■ Verilen görev a ■
Aşağıdaki Sivriada yazısına göre şu üç cümle doğru mu, her biri için evet ya da hayır deyip kararı veren sözleri yazıdan aynen aktar: (i) Adada oturan kimse yoktur. (ii) 1910 yılında sokak köpekleri toplanıp bu adaya bırakılmıştır. (iii) Ada en çok berrak havalarda yakışıklı görünür.

■ Yazı ■
Sivriada, benim masal kahramanım.
İstanbul’un Marmara Denizi’ne kıyısı olan her semtine göz kırpan, şehrin keşmekeşinde bunalanların hayallerine, zihinsel kaçışlarına sığınak olan sularla çevrili minik Kafdağı.
Issızdır. Diğer Prens Adalarının tersine üzerinde ne bir ev ne de ikamet eden bir kimse vardır. Masalsılığı da ıssızlığındadır, insansızlığındadır.
Alımlıdır. Berrak havalarda küçük ama zarif tepesi tüm yalınlığı ve güzelliğiyle açığa çıkar. Yine de denizi örten hafiften bir sis bulutu ona çok daha fazla yakışır. Böylesi sisli günlerde gövdesinin alt tarafı pusun içinde kaybolsa da sırtında kepeneği, vakur bir çobanı andıran duruşuyla İstanbullulara doğanın bir parçası olduklarını hatırlatır.
Çekicidir. Öyle ha deyince gidilemediğinden görüldüğü halde kolayca ulaşılamadığından kavuşulamayan bir sevgili gibidir.
Yaralıdır, ne zaman insan eli değse canı çok yanmıştır, yaralanmıştır: 1910 yılında İstanbul hayatının olmazsa olmaz bir parçası olan köpekler sokaklardan toplanıp gemilere yüklenerek burada ölüme terkedilmiştir. Yetmemiş sivriliğinin neredeyse yarısı insan marifetiyle törpülenmiştir. İstanbul’un mendireklerinin ve limanlarının yapımında çoğunlukla bağrından dinamitlerle kopartılan kayalar kullanılmıştır.
Güvenlidir. Sayısız canlı için “güvende olmanın” cisimleşmiş halidir. Kuş uçar, balık yüzer, gemi geçmez bu ada martılar için bir üreme yeri, çeşit çeşit kuşlar, börtü böcek, Marmara bölgesi bitki örtüsünün bazı türleri için doğal bir sığınaktır. Denizin içinde kalan etekleri ise iskorpit, kalkan, pisi dâhil nice balığa yuvalık yapar.
Gizemlidir. Yüzünüzü İstanbul’un neresinden denize dönerseniz dönün gündüz güneş gece ay gibi karşınızda durur. Bazen bir çocuk utangaçlığıyla diğer adalardan birinin arkasına saklansa da bilirsiniz ki oradadır. Varlığıyla size, yaşama dair hep umut verir.

■ Eldeki kayıtlar ■
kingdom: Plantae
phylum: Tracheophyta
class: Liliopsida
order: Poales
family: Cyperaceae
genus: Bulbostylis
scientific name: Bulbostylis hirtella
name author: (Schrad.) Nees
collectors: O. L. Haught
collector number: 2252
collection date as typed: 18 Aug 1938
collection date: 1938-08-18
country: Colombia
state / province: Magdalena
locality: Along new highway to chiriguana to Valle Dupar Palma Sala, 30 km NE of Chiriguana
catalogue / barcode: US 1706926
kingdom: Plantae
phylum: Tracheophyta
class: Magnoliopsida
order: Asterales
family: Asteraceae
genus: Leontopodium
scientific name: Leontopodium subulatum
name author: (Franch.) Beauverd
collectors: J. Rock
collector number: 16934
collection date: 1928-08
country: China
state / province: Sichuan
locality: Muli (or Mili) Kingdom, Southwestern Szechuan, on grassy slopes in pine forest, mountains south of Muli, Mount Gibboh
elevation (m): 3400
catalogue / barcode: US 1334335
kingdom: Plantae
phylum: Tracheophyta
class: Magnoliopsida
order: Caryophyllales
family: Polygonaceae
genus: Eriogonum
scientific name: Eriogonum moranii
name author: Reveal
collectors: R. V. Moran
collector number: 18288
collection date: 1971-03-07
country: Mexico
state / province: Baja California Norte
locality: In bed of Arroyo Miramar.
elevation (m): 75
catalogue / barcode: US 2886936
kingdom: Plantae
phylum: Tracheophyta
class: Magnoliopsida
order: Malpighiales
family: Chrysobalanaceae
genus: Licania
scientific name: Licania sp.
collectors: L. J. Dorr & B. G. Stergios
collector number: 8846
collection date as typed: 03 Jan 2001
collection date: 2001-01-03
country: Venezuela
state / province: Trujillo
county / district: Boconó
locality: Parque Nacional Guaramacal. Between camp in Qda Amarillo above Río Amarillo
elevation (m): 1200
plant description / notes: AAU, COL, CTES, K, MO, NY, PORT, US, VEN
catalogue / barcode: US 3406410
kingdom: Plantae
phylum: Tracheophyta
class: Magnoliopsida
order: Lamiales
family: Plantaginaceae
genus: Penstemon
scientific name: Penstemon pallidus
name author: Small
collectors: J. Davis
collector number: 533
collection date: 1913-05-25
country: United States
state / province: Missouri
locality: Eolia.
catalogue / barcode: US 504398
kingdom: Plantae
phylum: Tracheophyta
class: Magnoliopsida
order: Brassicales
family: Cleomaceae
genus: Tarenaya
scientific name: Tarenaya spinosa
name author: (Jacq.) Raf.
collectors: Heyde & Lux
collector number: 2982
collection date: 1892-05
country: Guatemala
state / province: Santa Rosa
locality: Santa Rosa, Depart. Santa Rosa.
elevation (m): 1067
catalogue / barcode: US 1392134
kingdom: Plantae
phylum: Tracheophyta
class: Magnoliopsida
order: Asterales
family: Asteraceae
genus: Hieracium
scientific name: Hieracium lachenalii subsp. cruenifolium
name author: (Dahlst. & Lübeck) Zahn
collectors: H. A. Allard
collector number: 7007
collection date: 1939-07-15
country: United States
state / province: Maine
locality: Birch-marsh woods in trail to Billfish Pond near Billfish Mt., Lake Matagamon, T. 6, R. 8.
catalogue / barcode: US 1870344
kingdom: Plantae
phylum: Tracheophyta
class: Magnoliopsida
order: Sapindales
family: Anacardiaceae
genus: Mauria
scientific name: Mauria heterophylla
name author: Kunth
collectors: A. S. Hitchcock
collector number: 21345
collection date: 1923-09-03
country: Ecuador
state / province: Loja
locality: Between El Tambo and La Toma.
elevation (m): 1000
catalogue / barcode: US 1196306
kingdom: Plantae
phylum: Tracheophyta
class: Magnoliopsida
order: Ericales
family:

■ Verilen görev b ■
Yukarıdaki kayıtlarda "province" sözcüğünü içeren bütün satırları geri ver.

■ Tam yanıt a ■
(i) Evet: "Diğer Prens Adalarının tersine üzerinde ne bir ev ne de ikamet eden bir kimse vardır."
(ii) Evet: "1910 yılında İstanbul hayatının olmazsa olmaz bir parçası olan köpekler sokaklardan toplanıp gemilere yüklenerek burada ölüme terkedilmiştir."
(iii) Hayır: "Yine de denizi örten hafiften bir sis bulutu ona çok daha fazla yakışır."

■ Tam yanıt b ■
state / province: Magdalena
state / province: Sichuan
state / province: Baja California Norte
state / province: Trujillo
state / province: Missouri
state / province: Santa Rosa
state / province: Maine
state / province: Loja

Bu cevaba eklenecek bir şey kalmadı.